È cristallina, equilibrata e a tratti intensa la direzione di Casellati, supportato da un’orchestra che si dimostra di singolare precisione e da un coro molto ben preparato. È di particolare efficacia il cast che non ha nomi da cartellone ma proprio per questo si rivela una felice sorpresa. È accattivante la regia del ligure Giorgio Gallione in questa nuova produzione del “Carlo Felice”, benché la messa in scena sia semplice ma non certo banale e sempre in grado di tenera alta l’attenzione dello spettatore nonostante la narrazione sia lineare e didascalica (dove c’è tutto quello che il libretto prescrive).

Ecco perché alla fine si esce soddisfatti dal teatro genovese, come lo è la presidente del Senato che nel foyer dice non voler farsi chiamare «presidentessa» e che viene accolta all’arrivo da tre coriste che le donano un mazzo di fiori al nome del teatro, indossando abiti e parrucche sgargianti e multicolorati, con le fattezze anni Venti. È così che il regista vede la Parigi bizzarra e decadente, la città dell’amore e della solitudine, impressa da Puccini sulla partitura della Rondine. Un titolo considerato (forse eccessivamente) «minore», nato come operetta e rimaneggiato più volte. Ed è la seconda versione – quella che ha debuttato a Palermo nel 1920 – che il teatro della città della Lanterna propone con una sorta di filo rosso che la unisce a un suo precedente allestimento di Traviata curato dallo stesso Gallione. E ingiustamente La rondine è stata definita la «Traviata dei poveri», visto che la protagonista – un po’ come la verdiana Violetta – è una mantenuta della Parigi chic, Magda, la quale incontrerà l’amore che dovrebbe farle prendere il volo come una rondine – quello per il giovane squattrinato Ruggero – ma che alla fine rinnegherà la via del possibile riscatto non riuscendo a lasciarsi alle spalle il suo passato (che non passa) di “cene eleganti”.

Il regista ligure rende bene tutto questo, con un approccio dal tocco felliniano: la serata in un salotto “bene” della capitale francese è fra tavoli e pianoforti con luci psichedeliche con l’aria «Chi il bel sogno di Doretta» cantata da Madga su una luna che sale; la festa nel ristorante “trendy” richiama i giochi e le stravaganze di un circo con tanto di travestiti (che però non disturbano); la fuga dei due innamorati in Costa Azzurra ha come cornice una spiaggia anonima circondata di papaveri dove la tormentata donna è una «figlia dei fiori». Emozionante nel secondo atto il celebre concertato «Bevo al tuo fresco sorriso» con il quartetto tra Magda, Ruggero, Lisette e Prunier e il coro.
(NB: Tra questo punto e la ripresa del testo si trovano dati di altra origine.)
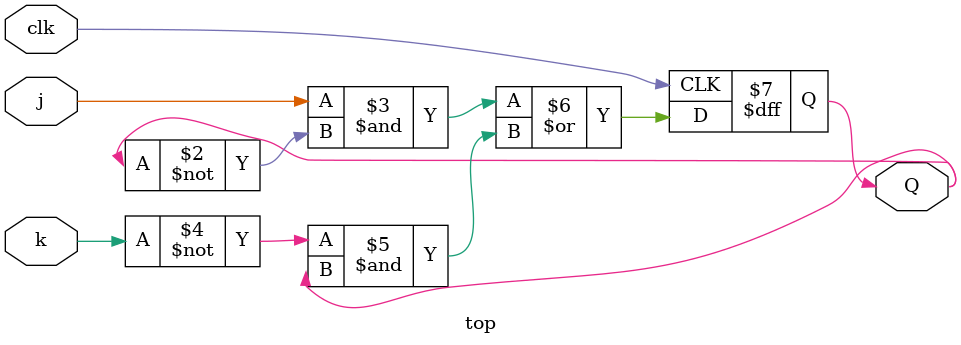
<source format=sv>
module top (
    input clk,
    input j,
    input k,
    output reg Q
);

always @(posedge clk) begin
    Q <= (j & ~Q) | (~k & Q);
end

endmodule

</source>
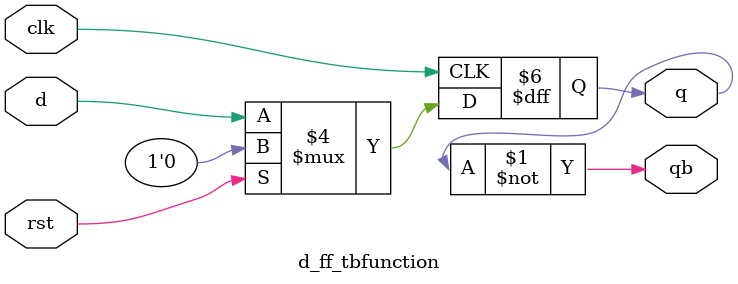
<source format=v>

 

//* Inputs: `d, clk, rst` (active high async reset)
//* Output: `q`

//**Testbench Requirements:**

//* Test cases: reset active, reset release, d=0, d=1.
//* Check q updates only on `posedge clk`.
//* Insert random delays for d to test hold/propagation.
 
 
 module d_ff_tbfunction (
    input wire d,
    input wire rst,
    input wire clk,
    output wire qb,
    output reg q
);

  assign qb = ~q;

  always @(posedge clk) begin
    if (rst) begin
      q <= 1'b0;
    end else begin
      q <= d;
    end
  end
endmodule



</source>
Come detto, gli interpreti allettano il pubblico. Non mancano piccoli errori, dall’intonazione al tempo: ma tutto può essere perdonato dal risultato complessivo. Spicca il 40enne tenore messicano Arturo Chacón Cruz, il migliore, con una voce calda e accattivante che narra Ruggero in modo più che convincente con il suo tormentato sentimento per Magda. E Magda è il soprano emiliano Elena Rossi che si cala a pieno nei panni della giovane “di vita” regalando un’interpretazione lusinghiera, soprattutto quando è chiamata a essere una “vamp” con tanto di parrucca rossa ma anche nel finale straziante dell’addio all’amato. Funziona bene il tenore romeno Marius Brenciu che è un Prunier poeta energico. E va in porto con altrettanta sicurezza il Rambaldo, prottetore di Magda, interpretato da Stefano Antonucci. Unico neo la Lisette di Giuliana Gianfaldoni con una voce eccessivamente piccola. Ciò che viene da dire lasciando il teatro di Genova è che La rondine meriterebbe di essere messa in scena più spesso, liberandola da quell’aura oscura che ancora l’accompagna.